Hong Kong shares inch higher amid Sino-US trade talks

Energy producers climb after Brent crude breaches $80 a barrel

HONG KONG (Nikkei Markets) -- Hong Kong shares edged higher on Friday after a choppy morning session, as investors awaited more details from a meeting in Washington this week between Chinese and U.S. officials on trade relations.

The Hang Seng Index was up 0.2% to 30,995.72 by the midday break after changing directions several times. Tencent Holdings rose 0.6%, extending its 3.7% rally on Thursday after it reported better-than-expected first-quarter results. PetroChina and CNOOC added 6.1% and 3%, respectively, as the benchmark Brent crude oil contract rose above $80 a barrel on Thursday for the first time since November 2014. China Petroleum & Chemical (Sinopec) climbed 3%. The three energy producers were the biggest contributors to the gauge's advance by points.

At its current level, the Hang Seng Index is down about 7.4% from the all-time high it reached in January, after recent Chinese-U.S. trade frictions have clouded investor sentiment. Markets are watching a second round of talks that are ongoing between officials from the two countries. China has offered the U.S. trade concessions and promises of increased purchases of American goods that will help trim the U.S. trade deficit by up to $200 billion a year, Reuters reported, citing U.S officials familiar with the proposal. This comes weeks after a similar meeting in Beijing concluded with no significant decisions announced on bilateral trade.

Jackson Wong, an analyst at Huarong International Securities, said the Hang Seng Index's recent retreats from highs show that retail investors are "racing to exit" and lack confidence in the market. "The Hong Kong stock market remains a sideways market," he said, adding that he expects the gauge to test support at 30,600 in the short-term.

The Shanghai Composite Index rose 0.3% in the mainland, while its Shenzhen counterpart slipped 0.4%.

The U.S. is taking a second look at penalties imposed on ZTE, White House economic adviser Larry Kudlow told Fox Business Network on Thursday. The comments come days after U.S. President Donald Trump said he was working with Chinese President Xi Jinping to give the company a "way to get back into business, fast."

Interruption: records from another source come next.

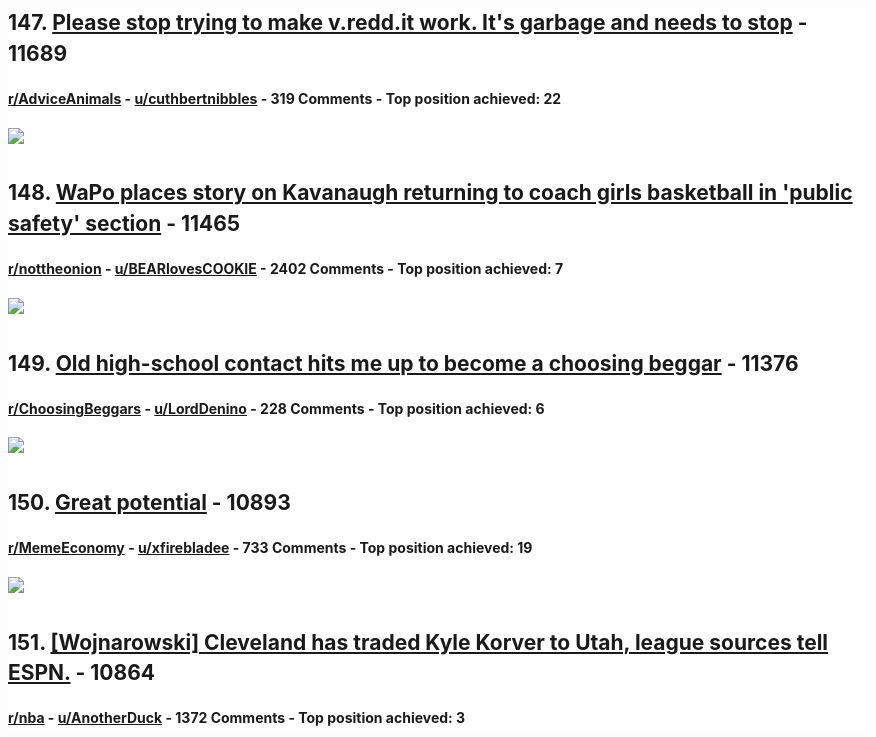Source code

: ## 147. [Please stop trying to make v.redd.it work. It's garbage and needs to stop](http://reddit.com/r/AdviceAnimals/comments/a19hoe/please_stop_trying_to_make_vreddit_work_its/) - 11689
#### [r/AdviceAnimals](http://reddit.com/r/AdviceAnimals) - [u/cuthbertnibbles](http://reddit.com/u/cuthbertnibbles) - 319 Comments - Top position achieved: 22

<a href="https://i.imgur.com/pS4KZ2N.png"><img src="https://b.thumbs.redditmedia.com/ur26nN3MKApbWOrBBadu6A3B51BuCrGEIs5qLQXcgDI.jpg"></img></a>

## 148. [WaPo places story on Kavanaugh returning to coach girls basketball in 'public safety' section](http://reddit.com/r/nottheonion/comments/a172av/wapo_places_story_on_kavanaugh_returning_to_coach/) - 11465
#### [r/nottheonion](http://reddit.com/r/nottheonion) - [u/BEARlovesCOOKIE](http://reddit.com/u/BEARlovesCOOKIE) - 2402 Comments - Top position achieved: 7

<a href="https://thehill.com/homenews/media/418641-wapo-places-story-on-kavanaugh-returning-to-coach-girls-basketball-in-public"><img src="https://b.thumbs.redditmedia.com/1_3XfSJpaPFO7E_c8_mguT4O5qO150F5GVsSF9OtDso.jpg"></img></a>

## 149. [Old high-school contact hits me up to become a choosing beggar](http://reddit.com/r/ChoosingBeggars/comments/a1ab9v/old_highschool_contact_hits_me_up_to_become_a/) - 11376
#### [r/ChoosingBeggars](http://reddit.com/r/ChoosingBeggars) - [u/LordDenino](http://reddit.com/u/LordDenino) - 228 Comments - Top position achieved: 6

<a href="https://i.redd.it/apbw301ty4121.jpg"><img src="https://b.thumbs.redditmedia.com/HaBJGHgMHLZGUS0QIBA_ooh_nSthg5jlP7iCMl_4J6c.jpg"></img></a>

## 150. [Great potential](http://reddit.com/r/MemeEconomy/comments/a150fn/great_potential/) - 10893
#### [r/MemeEconomy](http://reddit.com/r/MemeEconomy) - [u/xfirebladee](http://reddit.com/u/xfirebladee) - 733 Comments - Top position achieved: 19

<a href="https://i.redd.it/ru2i2xv0t1121.jpg"><img src="https://b.thumbs.redditmedia.com/YUL7NhKpeqbdWfSGQlE6Sg5nRAfk6-w3YGQPAtjnXqE.jpg"></img></a>

## 151. [[Wojnarowski] Cleveland has traded Kyle Korver to Utah, league sources tell ESPN.](http://reddit.com/r/nba/comments/a1bmks/wojnarowski_cleveland_has_traded_kyle_korver_to/) - 10864
#### [r/nba](http://reddit.com/r/nba) - [u/AnotherDuck](http://reddit.com/u/AnotherDuck) - 1372 Comments - Top position achieved: 3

Trading in the Chinese telecommunication-equipment maker's shares remains halted in Hong Kong and Shenzhen.

Melco International Development added 0.4% in Hong Kong after saying its U.S.-listed unit Melco Resorts & Entertainment had preliminary discussions with Premium Leisure for a potential deal whereby Premium Leisure could become an equity holder in Melco Resorts' casino unit in the Philippines.

Mason Group Holdings, which has diversified business interests, rose 1.1% after saying strategic investors including Tencent-backed online health-care services company WeDoctor will take a 35.2% stake in a unit.

Shares of fabric-maker Wang Tai Holdings jumped 22.6% to 12.5 Hong Kong cents after saying it plans to place up to 310 million shares, or 20% of existing share capital of company at 10 Hong Kong cents apiece.

Winfair Investment Company rose 1.5%. The company, engaged in securities trading and property development, said it expects nearly a sixfold jump in profit for the year ended March.

Apparel-maker Texwinca Holdings declined 1.5% after saying it expects to report a 40% dip in profit after tax for the year ended March.